__Required task__
Turn each line of the entries below into a numbered list, leaving out the blank lines.

__Material provided__
□ □ □ □ □

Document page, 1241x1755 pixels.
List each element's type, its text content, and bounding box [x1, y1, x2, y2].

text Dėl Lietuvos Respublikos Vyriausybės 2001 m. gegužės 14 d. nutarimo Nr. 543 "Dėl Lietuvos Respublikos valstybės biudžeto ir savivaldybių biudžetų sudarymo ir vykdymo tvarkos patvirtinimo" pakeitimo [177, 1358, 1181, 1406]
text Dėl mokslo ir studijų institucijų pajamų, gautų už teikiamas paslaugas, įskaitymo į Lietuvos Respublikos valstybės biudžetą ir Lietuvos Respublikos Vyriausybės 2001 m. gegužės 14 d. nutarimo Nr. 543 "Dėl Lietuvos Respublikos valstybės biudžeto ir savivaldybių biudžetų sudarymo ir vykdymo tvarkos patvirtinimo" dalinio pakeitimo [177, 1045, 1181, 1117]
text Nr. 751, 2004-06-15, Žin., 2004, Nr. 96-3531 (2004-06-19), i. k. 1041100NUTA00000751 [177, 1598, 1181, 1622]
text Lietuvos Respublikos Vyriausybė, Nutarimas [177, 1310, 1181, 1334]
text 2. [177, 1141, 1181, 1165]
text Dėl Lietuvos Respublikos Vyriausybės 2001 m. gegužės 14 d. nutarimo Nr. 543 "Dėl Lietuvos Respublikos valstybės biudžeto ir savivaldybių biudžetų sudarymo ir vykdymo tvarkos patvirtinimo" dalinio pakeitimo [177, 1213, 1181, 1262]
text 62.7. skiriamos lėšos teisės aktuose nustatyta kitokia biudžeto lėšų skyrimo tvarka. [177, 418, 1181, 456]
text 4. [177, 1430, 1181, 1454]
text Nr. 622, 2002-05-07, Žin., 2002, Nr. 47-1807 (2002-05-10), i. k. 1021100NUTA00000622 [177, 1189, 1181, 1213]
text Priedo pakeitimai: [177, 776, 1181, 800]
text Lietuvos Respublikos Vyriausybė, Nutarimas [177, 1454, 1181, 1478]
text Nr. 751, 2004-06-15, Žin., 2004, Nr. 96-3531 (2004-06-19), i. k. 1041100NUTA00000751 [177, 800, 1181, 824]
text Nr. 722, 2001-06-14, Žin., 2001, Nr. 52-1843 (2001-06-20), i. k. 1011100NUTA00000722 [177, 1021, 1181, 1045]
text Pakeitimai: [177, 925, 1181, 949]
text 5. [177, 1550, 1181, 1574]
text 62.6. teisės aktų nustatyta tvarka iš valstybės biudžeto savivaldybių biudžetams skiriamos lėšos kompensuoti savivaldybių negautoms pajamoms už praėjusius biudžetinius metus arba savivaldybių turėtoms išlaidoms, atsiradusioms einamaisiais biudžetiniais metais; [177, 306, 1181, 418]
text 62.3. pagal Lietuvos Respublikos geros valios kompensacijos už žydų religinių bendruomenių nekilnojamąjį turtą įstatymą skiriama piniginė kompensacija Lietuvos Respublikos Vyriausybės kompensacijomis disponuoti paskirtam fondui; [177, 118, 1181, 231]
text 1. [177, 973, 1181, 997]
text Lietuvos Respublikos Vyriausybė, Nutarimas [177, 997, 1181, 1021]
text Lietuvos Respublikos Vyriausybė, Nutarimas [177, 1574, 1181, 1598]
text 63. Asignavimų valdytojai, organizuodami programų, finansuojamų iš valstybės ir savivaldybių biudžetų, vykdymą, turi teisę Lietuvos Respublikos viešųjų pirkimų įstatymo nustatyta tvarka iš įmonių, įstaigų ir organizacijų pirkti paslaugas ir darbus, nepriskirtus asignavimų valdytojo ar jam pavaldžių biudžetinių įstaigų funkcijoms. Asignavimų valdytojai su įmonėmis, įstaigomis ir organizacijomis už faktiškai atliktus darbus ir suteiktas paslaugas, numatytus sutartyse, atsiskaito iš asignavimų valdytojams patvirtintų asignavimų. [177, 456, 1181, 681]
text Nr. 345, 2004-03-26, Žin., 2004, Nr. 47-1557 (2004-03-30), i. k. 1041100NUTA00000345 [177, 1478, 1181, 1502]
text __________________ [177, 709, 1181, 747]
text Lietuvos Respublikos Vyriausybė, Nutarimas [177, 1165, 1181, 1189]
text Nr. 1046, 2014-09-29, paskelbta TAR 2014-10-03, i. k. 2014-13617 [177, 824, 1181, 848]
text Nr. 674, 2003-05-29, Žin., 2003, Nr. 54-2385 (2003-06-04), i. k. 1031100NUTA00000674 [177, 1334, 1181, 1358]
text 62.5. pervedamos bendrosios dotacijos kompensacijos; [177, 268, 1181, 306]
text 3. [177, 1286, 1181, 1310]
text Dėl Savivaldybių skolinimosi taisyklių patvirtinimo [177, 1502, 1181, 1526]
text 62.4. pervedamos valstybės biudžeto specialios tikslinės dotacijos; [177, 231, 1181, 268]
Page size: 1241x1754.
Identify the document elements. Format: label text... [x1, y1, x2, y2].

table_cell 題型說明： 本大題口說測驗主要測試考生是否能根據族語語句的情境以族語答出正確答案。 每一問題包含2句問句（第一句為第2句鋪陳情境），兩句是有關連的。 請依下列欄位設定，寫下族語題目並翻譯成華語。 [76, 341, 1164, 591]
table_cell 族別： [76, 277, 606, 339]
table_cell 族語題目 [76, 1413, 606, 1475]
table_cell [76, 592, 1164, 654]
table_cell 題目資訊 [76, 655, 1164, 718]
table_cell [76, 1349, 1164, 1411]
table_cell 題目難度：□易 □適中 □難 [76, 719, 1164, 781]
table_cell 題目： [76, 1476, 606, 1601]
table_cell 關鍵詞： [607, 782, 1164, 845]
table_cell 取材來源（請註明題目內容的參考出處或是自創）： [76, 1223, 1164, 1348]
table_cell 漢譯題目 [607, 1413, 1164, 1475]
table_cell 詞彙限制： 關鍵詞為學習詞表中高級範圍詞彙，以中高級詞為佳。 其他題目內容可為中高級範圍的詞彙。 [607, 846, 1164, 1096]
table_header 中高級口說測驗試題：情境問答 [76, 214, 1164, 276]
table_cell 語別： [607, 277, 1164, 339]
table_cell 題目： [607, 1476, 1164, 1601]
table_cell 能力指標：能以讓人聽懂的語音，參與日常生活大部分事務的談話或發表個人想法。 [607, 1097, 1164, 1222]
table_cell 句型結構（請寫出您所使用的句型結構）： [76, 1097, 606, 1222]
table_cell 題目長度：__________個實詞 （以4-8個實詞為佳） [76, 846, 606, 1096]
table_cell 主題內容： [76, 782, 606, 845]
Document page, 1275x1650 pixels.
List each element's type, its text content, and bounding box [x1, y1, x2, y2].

□ □ □ □ □

__Problem solution__
1. Document page, 1241x1755 pixels.
2. List each element's type, its text content, and bounding box [x1, y1, x2, y2].
3. text Dėl Lietuvos Respublikos Vyriausybės 2001 m. gegužės 14 d. nutarimo Nr. 543 "Dėl Lietuvos Respublikos valstybės biudžeto ir savivaldybių biudžetų sudarymo ir vykdymo tvarkos patvirtinimo" pakeitimo [177, 1358, 1181, 1406]
4. text Dėl mokslo ir studijų institucijų pajamų, gautų už teikiamas paslaugas, įskaitymo į Lietuvos Respublikos valstybės biudžetą ir Lietuvos Respublikos Vyriausybės 2001 m. gegužės 14 d. nutarimo Nr. 543 "Dėl Lietuvos Respublikos valstybės biudžeto ir savivaldybių biudžetų sudarymo ir vykdymo tvarkos patvirtinimo" dalinio pakeitimo [177, 1045, 1181, 1117]
5. text Nr. 751, 2004-06-15, Žin., 2004, Nr. 96-3531 (2004-06-19), i. k. 1041100NUTA00000751 [177, 1598, 1181, 1622]
6. text Lietuvos Respublikos Vyriausybė, Nutarimas [177, 1310, 1181, 1334]
7. text 2. [177, 1141, 1181, 1165]
8. text Dėl Lietuvos Respublikos Vyriausybės 2001 m. gegužės 14 d. nutarimo Nr. 543 "Dėl Lietuvos Respublikos valstybės biudžeto ir savivaldybių biudžetų sudarymo ir vykdymo tvarkos patvirtinimo" dalinio pakeitimo [177, 1213, 1181, 1262]
9. text 62.7. skiriamos lėšos teisės aktuose nustatyta kitokia biudžeto lėšų skyrimo tvarka. [177, 418, 1181, 456]
10. text 4. [177, 1430, 1181, 1454]
11. text Nr. 622, 2002-05-07, Žin., 2002, Nr. 47-1807 (2002-05-10), i. k. 1021100NUTA00000622 [177, 1189, 1181, 1213]
12. text Priedo pakeitimai: [177, 776, 1181, 800]
13. text Lietuvos Respublikos Vyriausybė, Nutarimas [177, 1454, 1181, 1478]
14. text Nr. 751, 2004-06-15, Žin., 2004, Nr. 96-3531 (2004-06-19), i. k. 1041100NUTA00000751 [177, 800, 1181, 824]
15. text Nr. 722, 2001-06-14, Žin., 2001, Nr. 52-1843 (2001-06-20), i. k. 1011100NUTA00000722 [177, 1021, 1181, 1045]
16. text Pakeitimai: [177, 925, 1181, 949]
17. text 5. [177, 1550, 1181, 1574]
18. text 62.6. teisės aktų nustatyta tvarka iš valstybės biudžeto savivaldybių biudžetams skiriamos lėšos kompensuoti savivaldybių negautoms pajamoms už praėjusius biudžetinius metus arba savivaldybių turėtoms išlaidoms, atsiradusioms einamaisiais biudžetiniais metais; [177, 306, 1181, 418]
19. text 62.3. pagal Lietuvos Respublikos geros valios kompensacijos už žydų religinių bendruomenių nekilnojamąjį turtą įstatymą skiriama piniginė kompensacija Lietuvos Respublikos Vyriausybės kompensacijomis disponuoti paskirtam fondui; [177, 118, 1181, 231]
20. text 1. [177, 973, 1181, 997]
21. text Lietuvos Respublikos Vyriausybė, Nutarimas [177, 997, 1181, 1021]
22. text Lietuvos Respublikos Vyriausybė, Nutarimas [177, 1574, 1181, 1598]
23. text 63. Asignavimų valdytojai, organizuodami programų, finansuojamų iš valstybės ir savivaldybių biudžetų, vykdymą, turi teisę Lietuvos Respublikos viešųjų pirkimų įstatymo nustatyta tvarka iš įmonių, įstaigų ir organizacijų pirkti paslaugas ir darbus, nepriskirtus asignavimų valdytojo ar jam pavaldžių biudžetinių įstaigų funkcijoms. Asignavimų valdytojai su įmonėmis, įstaigomis ir organizacijomis už faktiškai atliktus darbus ir suteiktas paslaugas, numatytus sutartyse, atsiskaito iš asignavimų valdytojams patvirtintų asignavimų. [177, 456, 1181, 681]
24. text Nr. 345, 2004-03-26, Žin., 2004, Nr. 47-1557 (2004-03-30), i. k. 1041100NUTA00000345 [177, 1478, 1181, 1502]
25. text __________________ [177, 709, 1181, 747]
26. text Lietuvos Respublikos Vyriausybė, Nutarimas [177, 1165, 1181, 1189]
27. text Nr. 1046, 2014-09-29, paskelbta TAR 2014-10-03, i. k. 2014-13617 [177, 824, 1181, 848]
28. text Nr. 674, 2003-05-29, Žin., 2003, Nr. 54-2385 (2003-06-04), i. k. 1031100NUTA00000674 [177, 1334, 1181, 1358]
29. text 62.5. pervedamos bendrosios dotacijos kompensacijos; [177, 268, 1181, 306]
30. text 3. [177, 1286, 1181, 1310]
31. text Dėl Savivaldybių skolinimosi taisyklių patvirtinimo [177, 1502, 1181, 1526]
32. text 62.4. pervedamos valstybės biudžeto specialios tikslinės dotacijos; [177, 231, 1181, 268]
33. Page size: 1241x1754.
34. Identify the document elements. Format: label text... [x1, y1, x2, y2].
35. table_cell 題型說明： 本大題口說測驗主要測試考生是否能根據族語語句的情境以族語答出正確答案。 每一問題包含2句問句（第一句為第2句鋪陳情境），兩句是有關連的。 請依下列欄位設定，寫下族語題目並翻譯成華語。 [76, 341, 1164, 591]
36. table_cell 族別： [76, 277, 606, 339]
37. table_cell 族語題目 [76, 1413, 606, 1475]
38. table_cell [76, 592, 1164, 654]
39. table_cell 題目資訊 [76, 655, 1164, 718]
40. table_cell [76, 1349, 1164, 1411]
41. table_cell 題目難度：□易 □適中 □難 [76, 719, 1164, 781]
42. table_cell 題目： [76, 1476, 606, 1601]
43. table_cell 關鍵詞： [607, 782, 1164, 845]
44. table_cell 取材來源（請註明題目內容的參考出處或是自創）： [76, 1223, 1164, 1348]
45. table_cell 漢譯題目 [607, 1413, 1164, 1475]
46. table_cell 詞彙限制： 關鍵詞為學習詞表中高級範圍詞彙，以中高級詞為佳。 其他題目內容可為中高級範圍的詞彙。 [607, 846, 1164, 1096]
47. table_header 中高級口說測驗試題：情境問答 [76, 214, 1164, 276]
48. table_cell 語別： [607, 277, 1164, 339]
49. table_cell 題目： [607, 1476, 1164, 1601]
50. table_cell 能力指標：能以讓人聽懂的語音，參與日常生活大部分事務的談話或發表個人想法。 [607, 1097, 1164, 1222]
51. table_cell 句型結構（請寫出您所使用的句型結構）： [76, 1097, 606, 1222]
52. table_cell 題目長度：__________個實詞 （以4-8個實詞為佳） [76, 846, 606, 1096]
53. table_cell 主題內容： [76, 782, 606, 845]
54. Document page, 1275x1650 pixels.
55. List each element's type, its text content, and bounding box [x1, y1, x2, y2].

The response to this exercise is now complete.